Haba Family Group

Insolvenzverfahren in Eigenregie kann abgeschlossen werden

Die in Schieflage geratene Haba Family Group kann optimistisch nach vorn schauen. Wie die “Wirtschafts Woche” berichtet, kann das Insolvenzverfahren in Eigenverwaltung (moebelkultur.de berichtete) nach der jetzt erfolgten Zustimmung der Gläubigerversammlung

Foto: Haba Family Group

Die in Schieflage geratene Haba Family Group kann optimistisch nach vorn schauen.
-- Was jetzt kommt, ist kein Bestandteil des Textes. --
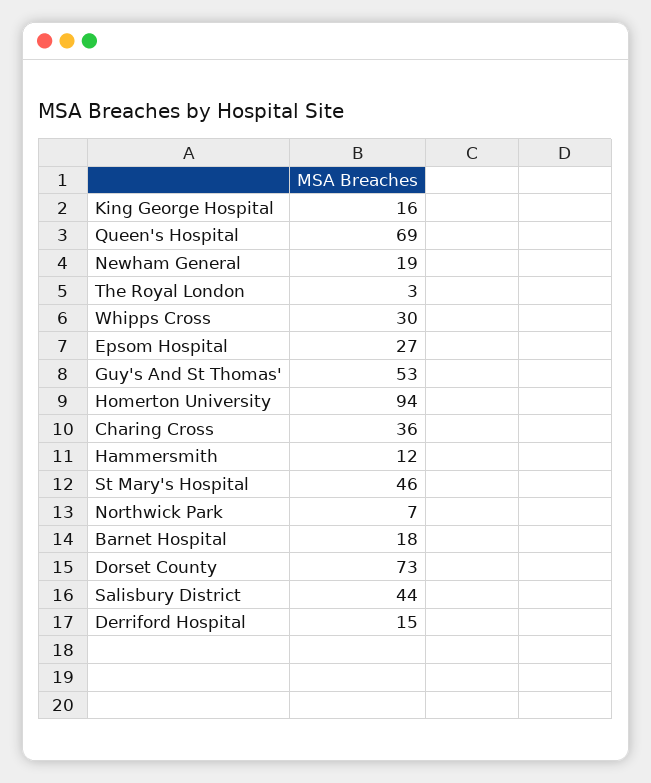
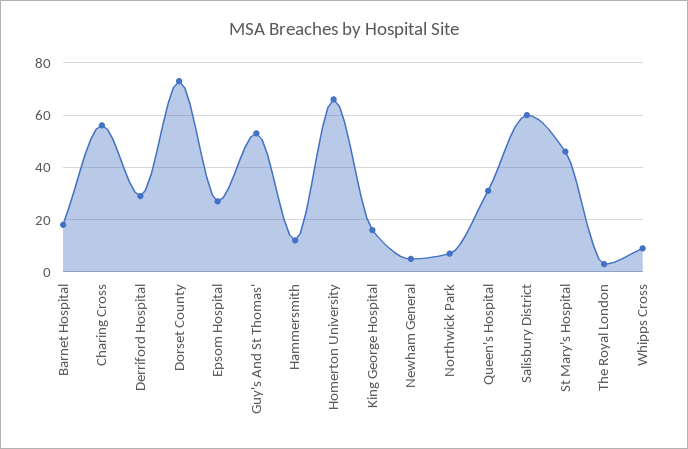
Queen's Hospital: 69 -> 30
Newham General: 19 -> 5
Whipps Cross: 30 -> 10
Homerton University: 94 -> 65
Charing Cross: 36 -> 55
Salisbury District: 44 -> 60
Derriford Hospital: 15 -> 30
Wie die “Wirtschafts Woche” berichtet, kann das Insolvenzverfahren in Eigenverwaltung (moebelkultur.de berichtete) nach der jetzt erfolgten Zustimmung der Gläubigerversammlung Ende Februar abgeschlossen werden. 

Im Rahmen seiner Sanierung hatte das Unternehmen eine Neuausrichtung sowie die Streichung von rund 500 Arbeitsplätzen angekündigt. Zum 1. Januar 2024 verkaufte es seinen Möbelproduktionsstandort in Eisleben an den Investor der Mansfeld Anlagenbau und Umwelttechnik AG.Mit 70 Mitarbeiter:innen übernahm er zudem mehr als drei Viertel aller dortigen Beschäftigten.

Künftig will sich die Haba Family Group auf hochwertige Spiele und Spielwaren zur Entwicklungsförderung konzentrieren. Durch den Abschluss des Insolvenzverfahrens hofft der Hersteller, wieder Aufträge von Kommunen zu erhalten. Denn diese sollen mit insolventen Firmen keine Aufträge abschließen. Die Zusammenarbeit mit Kommunen macht bei der Haba Family Group einen Großteil des Umsatzes aus.